Polizeigewerkschafter Kopelke kann auch nicht mit Unterstützung der Bremer Polizei rechnen. Das Ausrüsten zusätzlicher Kräfte mit Tasern komme wegen des hohen Übungs- und Schulungsbedarfs nicht infrage, heißt es. „Durch die Polizeiführung wurde seinerzeit entschieden, dass die Taser explizit nur bei den Spezialkräften eingesetzt werden“, betont Kirsten Dambek.

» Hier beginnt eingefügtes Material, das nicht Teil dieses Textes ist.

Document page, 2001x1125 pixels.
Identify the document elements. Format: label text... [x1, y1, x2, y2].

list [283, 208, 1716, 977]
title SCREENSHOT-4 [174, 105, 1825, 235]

Unterdessen befassen sich interne Ermittler der Polizei und die Staatsanwaltschaft mit einem weiteren polizeilichen Fehler am Unglückstag im März: Die Anklagebehörde wurde erst am nächsten Morgen von dem Vorfall informiert. Dabei ist eine Benachrichtigung eines Staatsanwalts noch in der Nacht möglich und auch üblich.